For debugging consider passing CUDA_LAUNCH_BLOCKING=1.
How can I check for an older GPU that doesn’t support torch without actually try/catching a tensor-to-gpu transfer? The transfer initializes cuda, which wastes like 2GB of memory, something I can’t afford since I’d be running this check in dozens of processes, all of which would then waste 2GB of memory extra due to the initialization.
I think the latest cuda version vailable is 11.3, use the command provided in pytorch installation guide https://pytorch.org
It installs automatically pytorch cuda compatible.
Pardon if I misunderstood your request!
Since the answer here might not be very torch-related and instead implicate usage of e.g. nvidia specific tools
According to this comment there is a relationship between the CUDA version and the deprecated compute capabilities you won’t be able to use. You can check the CUDA 10.2 Toolkit Docs where it says which compute capabilities are deprecated.
It might be not be the best solution, but you could do a look-up table where you do a relationship between CUDA versions and deprecated GPUs.
Then, using torch.cuda.get_device_name(torch.cuda.current_device()) you could check if the code should be executed on GPU or CPU.
As far as I know, the only airtight way to check cuda / gpu compatibility
is torch.cuda.is_available() (and to be completely sure, actually
perform a tensor operation on the gpu).

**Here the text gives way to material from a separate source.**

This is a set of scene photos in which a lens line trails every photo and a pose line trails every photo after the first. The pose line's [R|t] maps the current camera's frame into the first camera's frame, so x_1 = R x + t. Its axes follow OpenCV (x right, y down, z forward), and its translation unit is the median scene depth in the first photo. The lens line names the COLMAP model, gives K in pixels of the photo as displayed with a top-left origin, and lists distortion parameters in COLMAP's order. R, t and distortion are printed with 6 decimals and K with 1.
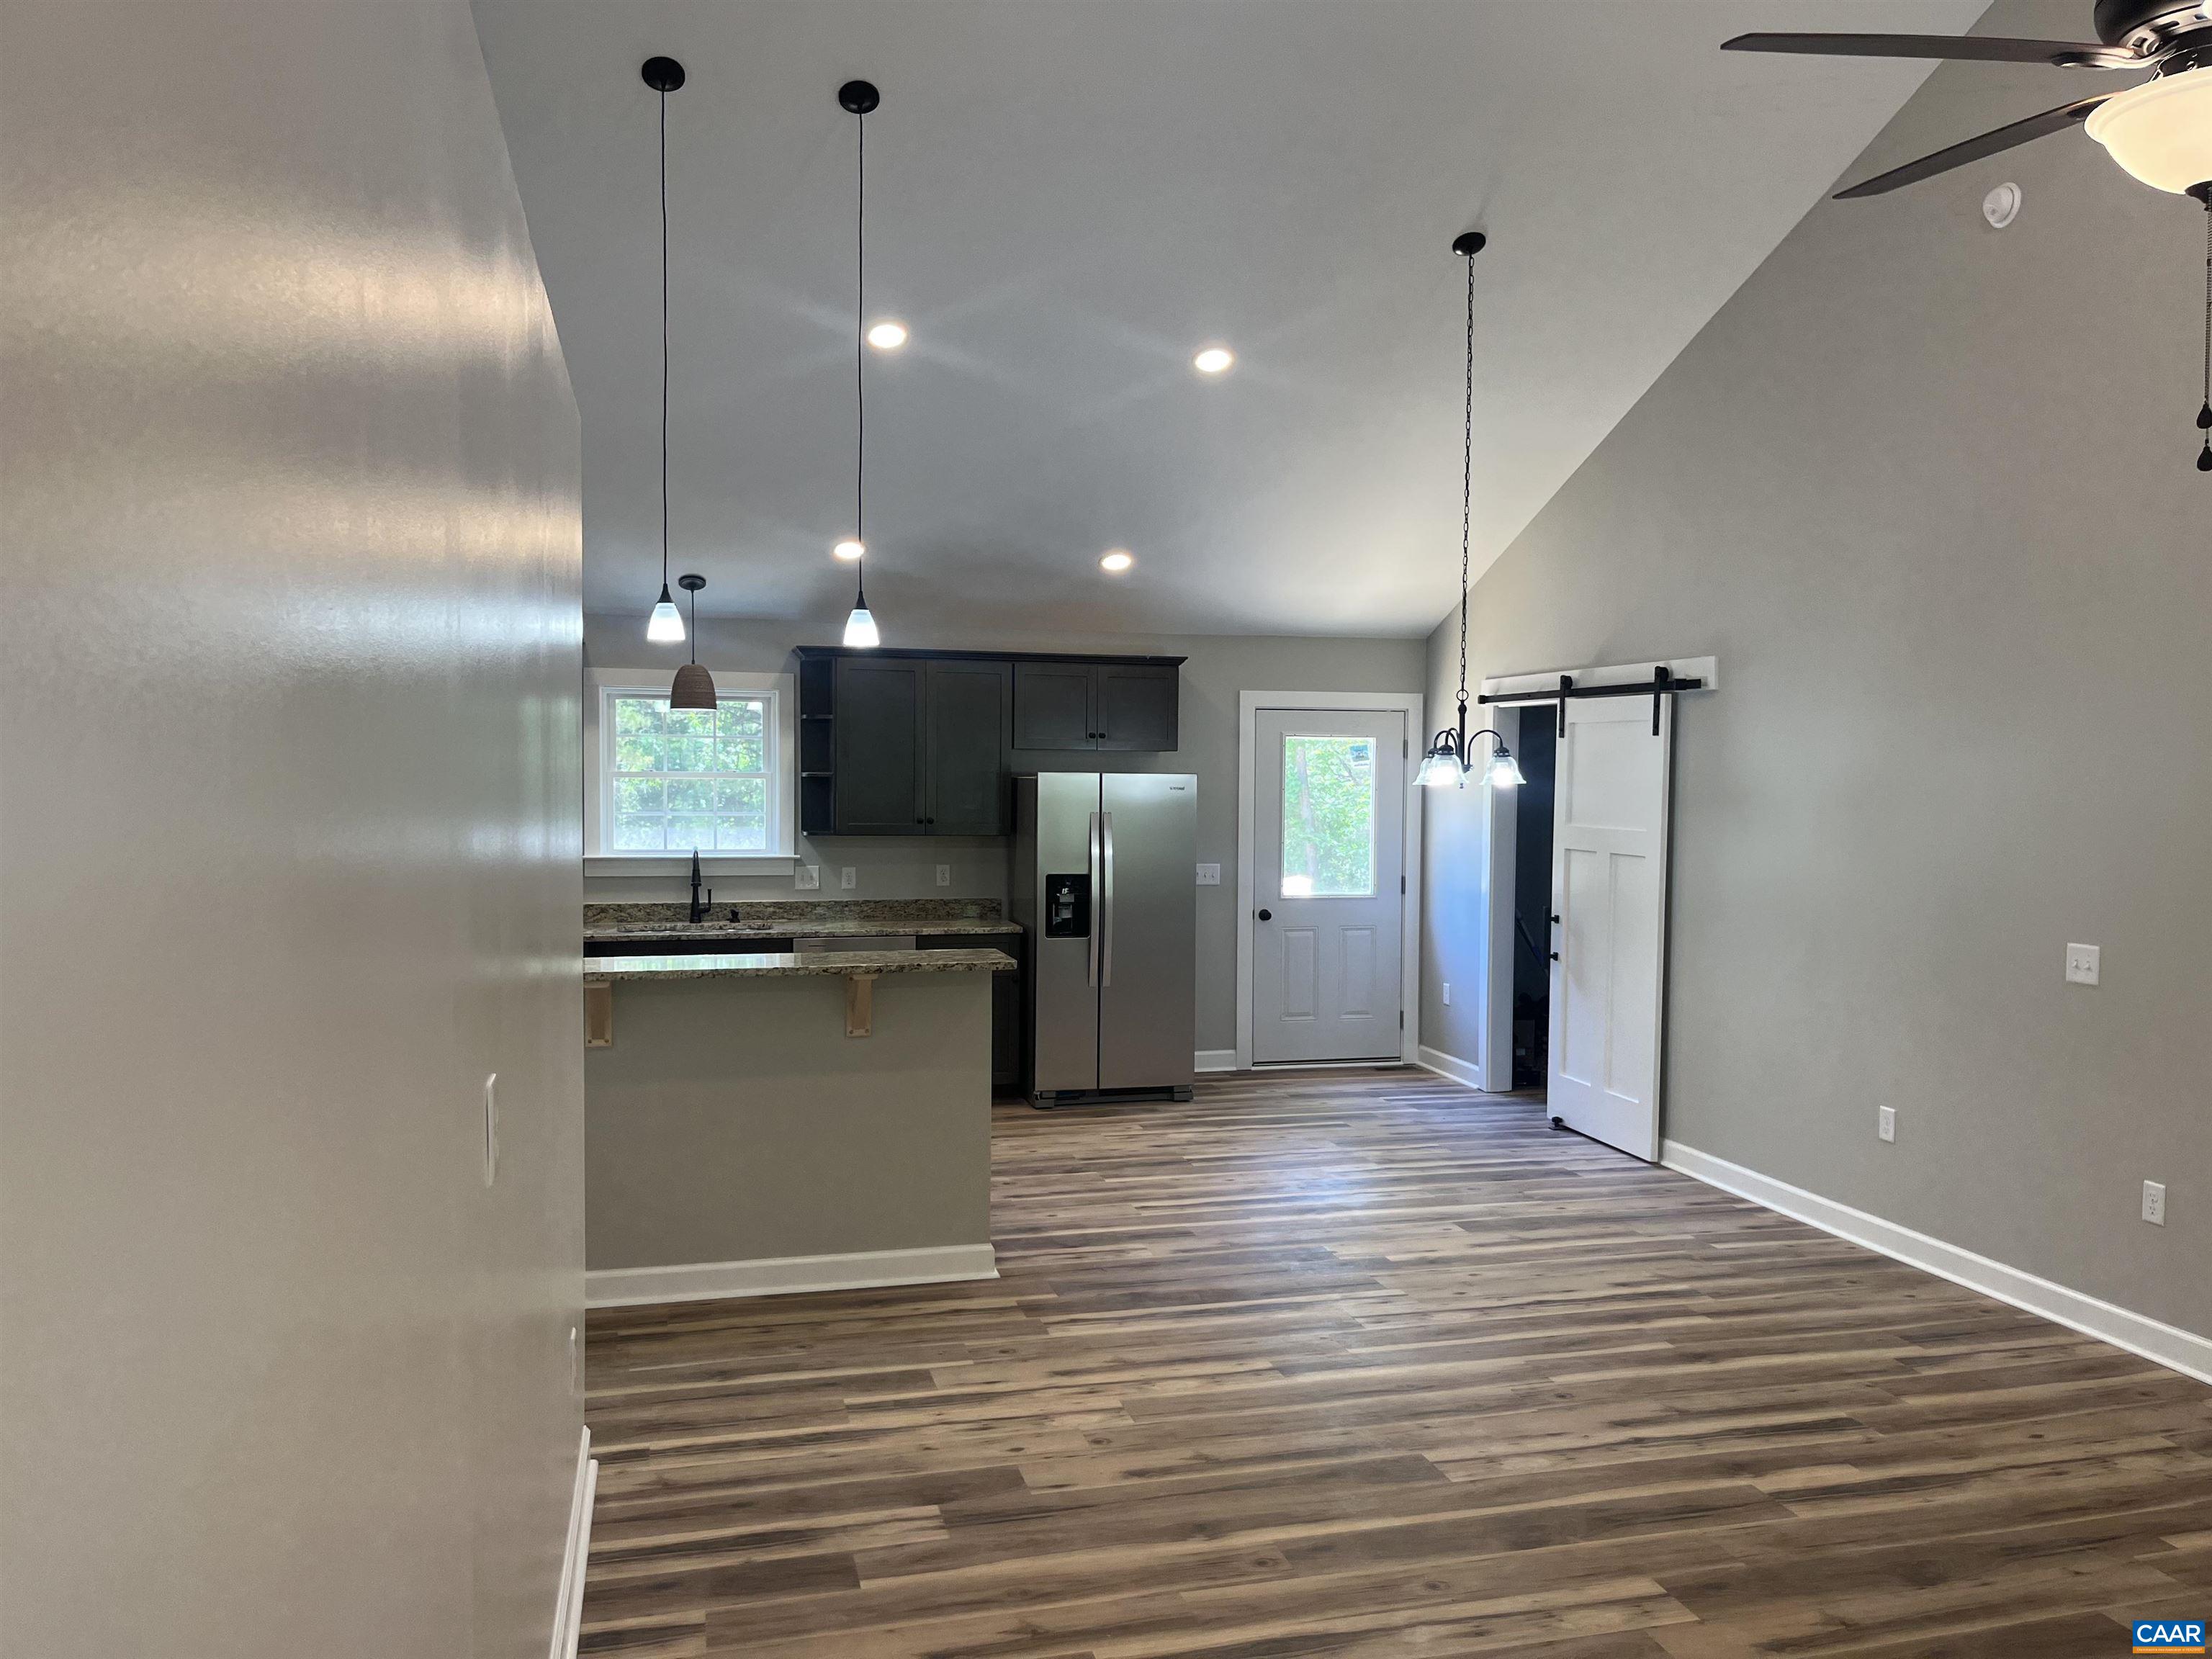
lens RADIAL K [[1682.7, 0, 1106.6], [0, 1682.7, 830.9], [0, 0, 1]] dist [0.008208, 0.002329]
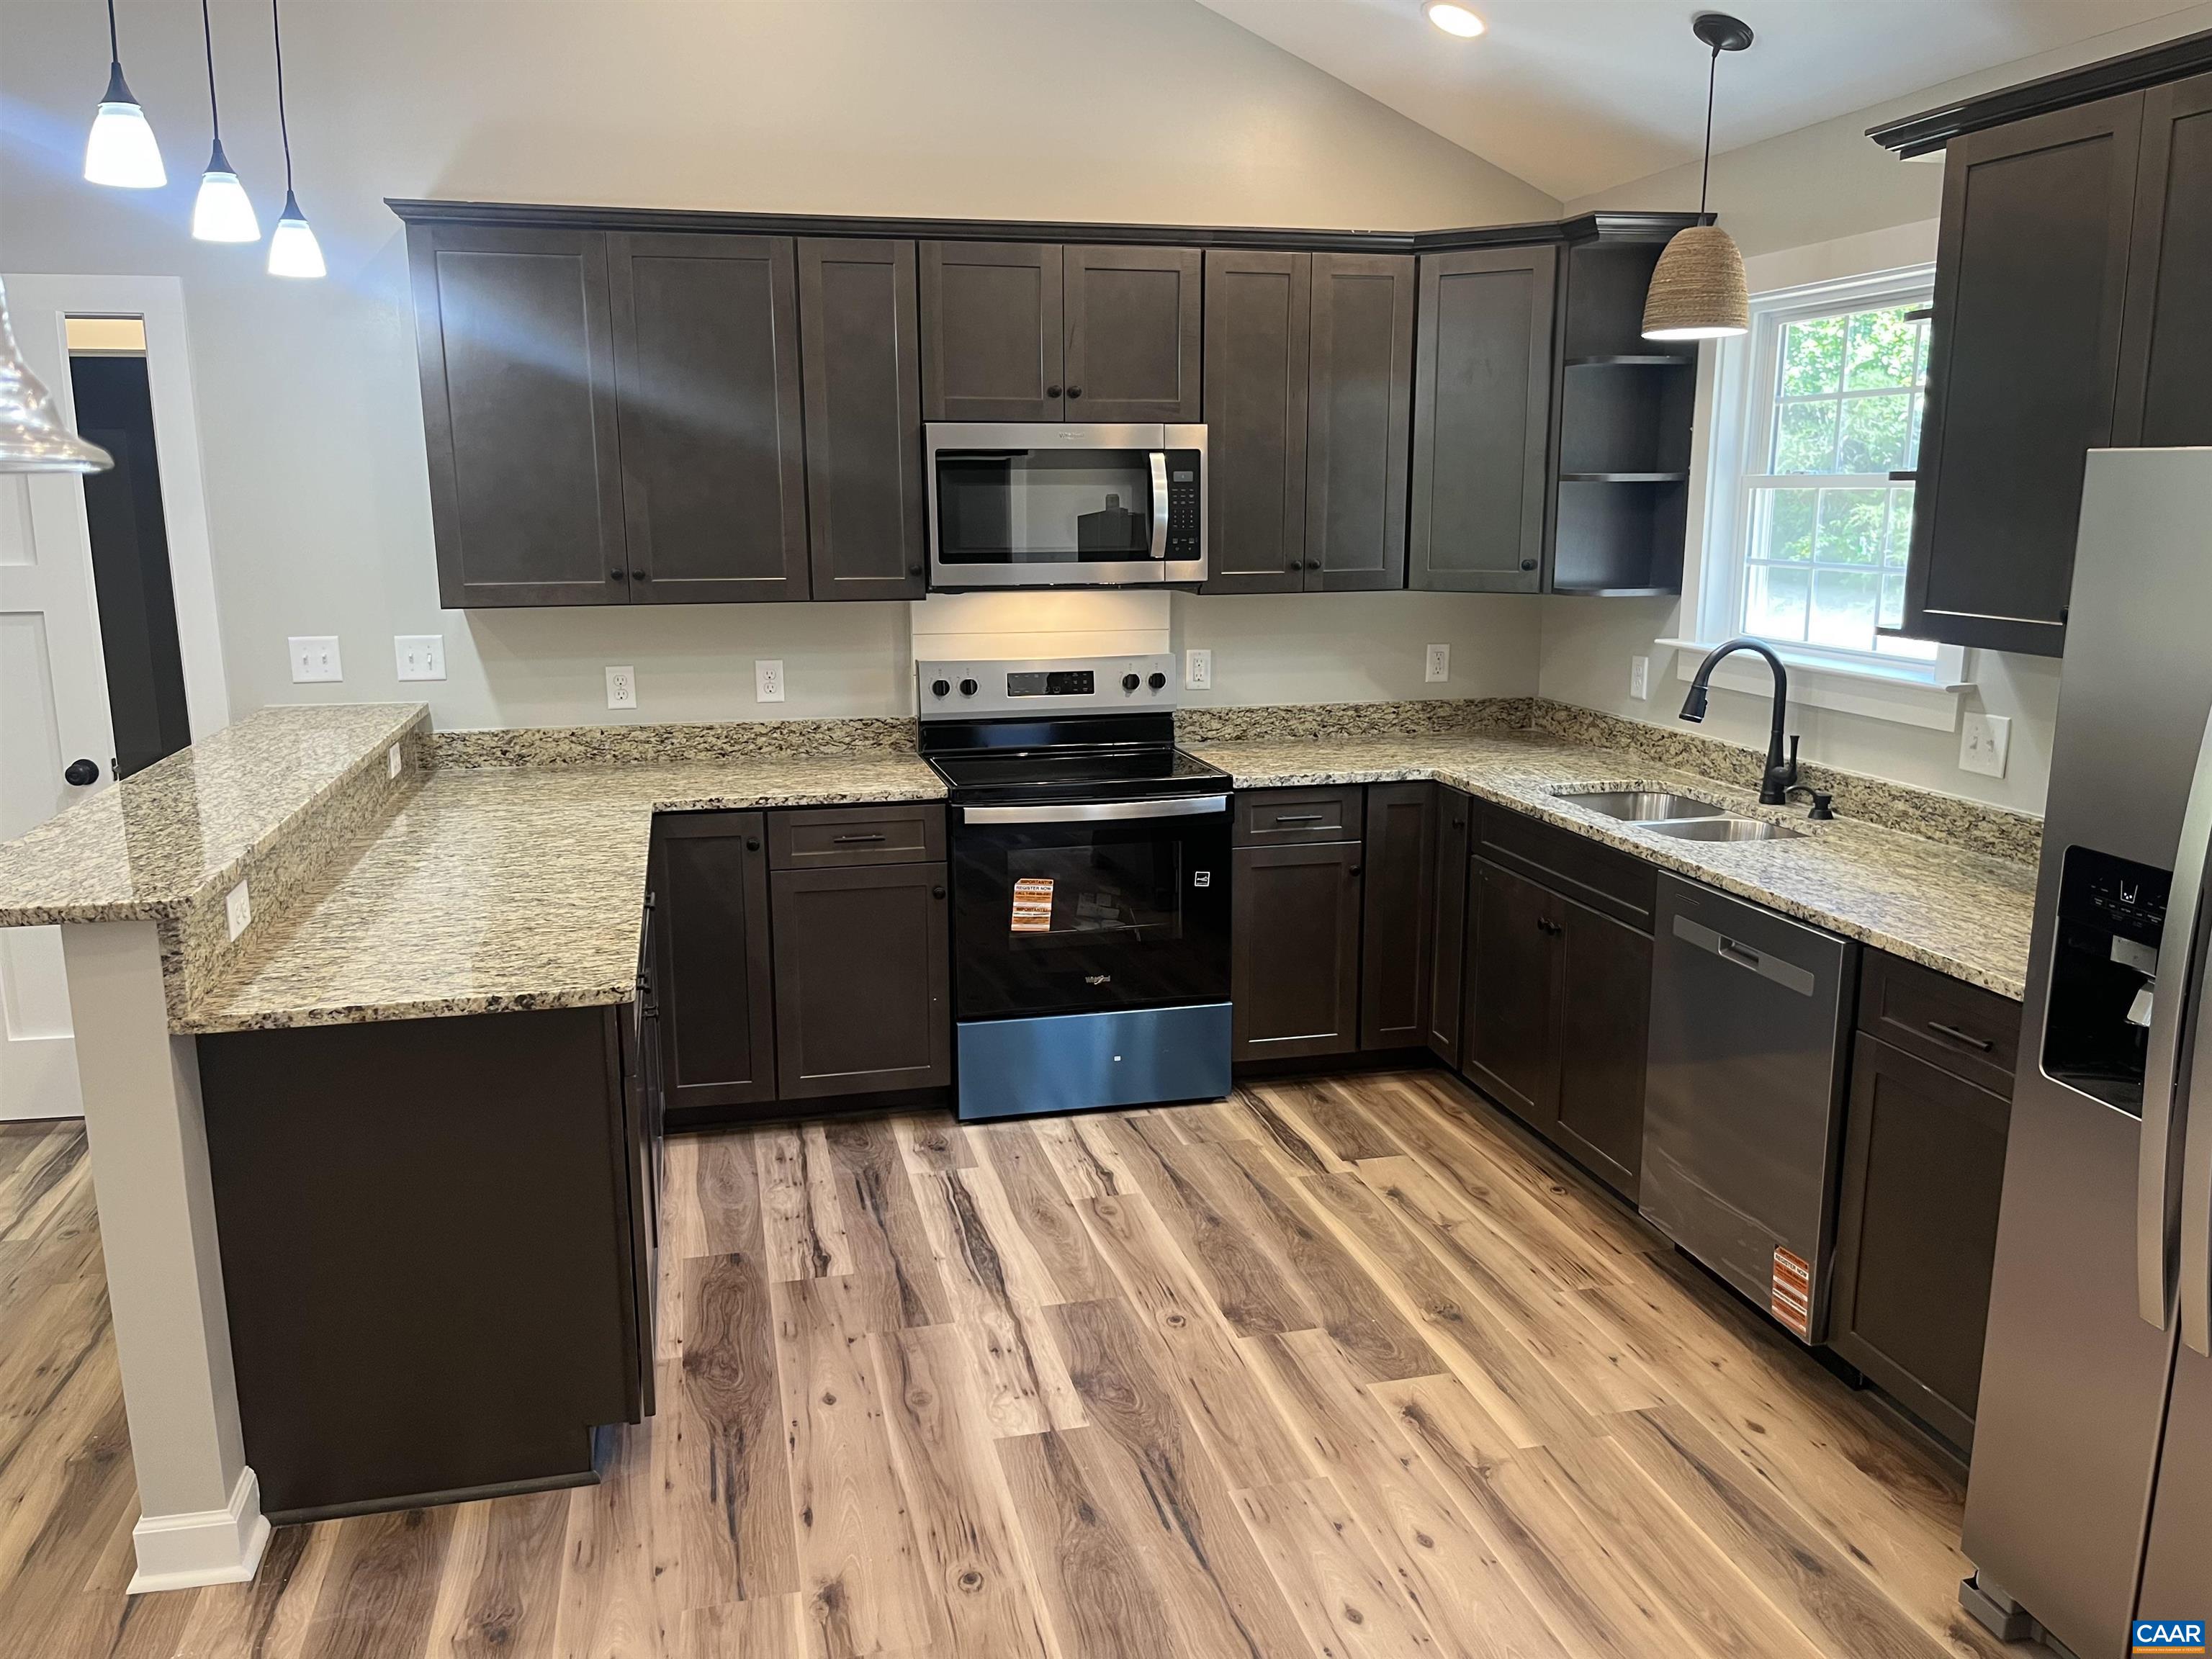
lens RADIAL K [[1682.7, 0, 1104.2], [0, 1682.7, 832.7], [0, 0, 1]] dist [0.008208, 0.002329]
pose [[-0.013218, 0.193723, -0.980967, 0.219292], [-0.036369, 0.980311, 0.194083, -0.021018], [0.999251, 0.038242, -0.005912, 0.817148]]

That’s what I do on my own
machines (but once I check a that a given version of pytorch works with
my gpu, I don’t have to keep doing it).
You want to check somebody else’s pytorch with somebody else’s gpu,
so I would say it’s doubly important to actually run the gpu.
I would run a separate python process that runs a simple gpu test
script before running your “real” program. (It could store its result in
a text file or environment variable or simply inform the user.) When
that process exits, it will release any cuda overhead.
If you want to get fancy, you could have your “real” program spawn
your test script in a separate process, and proceed with or without
the gpu depending on the test script’s results. Again, when the
spawned process exits, its cuda overhead will be released.
Based on the code in torch.cuda.__init__ that was actually throwing the error the following check seems to work:
import torch
from torch.cuda import device_count, get_device_capability
def is_cuda_compatible():
if torch.version.cuda is not None:
compatible_device_count = 0
for d in range(device_count()):
capability = get_device_capability(d)
major = capability[0]
minor = capability[1]
current_arch = major * 10 + minor
min_arch = min((int(arch.split("_")[1]) for arch in torch.cuda.get_arch_list()), default=35)
if (not current_arch < min_arch
or not torch._C._cuda_getCompiledVersion() <= 9000
or not (major >= 7 and minor >= 5)):
compatible_device_count += 1
return True
return False
Not sure if it’s 100% correct but putting it out here for feedback and in case anybody else needs it. Will be PRing into torch itself later since it seems like the kind of functionality it ought to have.
Based on the code in torch.cuda.__init__ that was actually throwing the error the following check seems to work:
import torch
from torch.cuda import device_count, get_device_capability
def is_cuda_compatible():
compatible_device_count = 0
if torch.version.cuda is not None:
for d in range(device_count()):
capability = get_device_capability(d)
major = capability[0]
minor = capability[1]
current_arch = major * 10 + minor
min_arch = min((int(arch.split("_")[1]) for arch in torch.cuda.get_arch_list()), default=35)
if (not current_arch < min_arch
and not torch._C._cuda_getCompiledVersion() <= 9000):
compatible_device_count += 1
if compatible_device_count > 0:
return True
return False
Not sure if it’s 100% correct but putting it out here for feedback and in case anybody else needs it. Will be PRing into torch itself later since it seems like the kind of functionality it ought to have.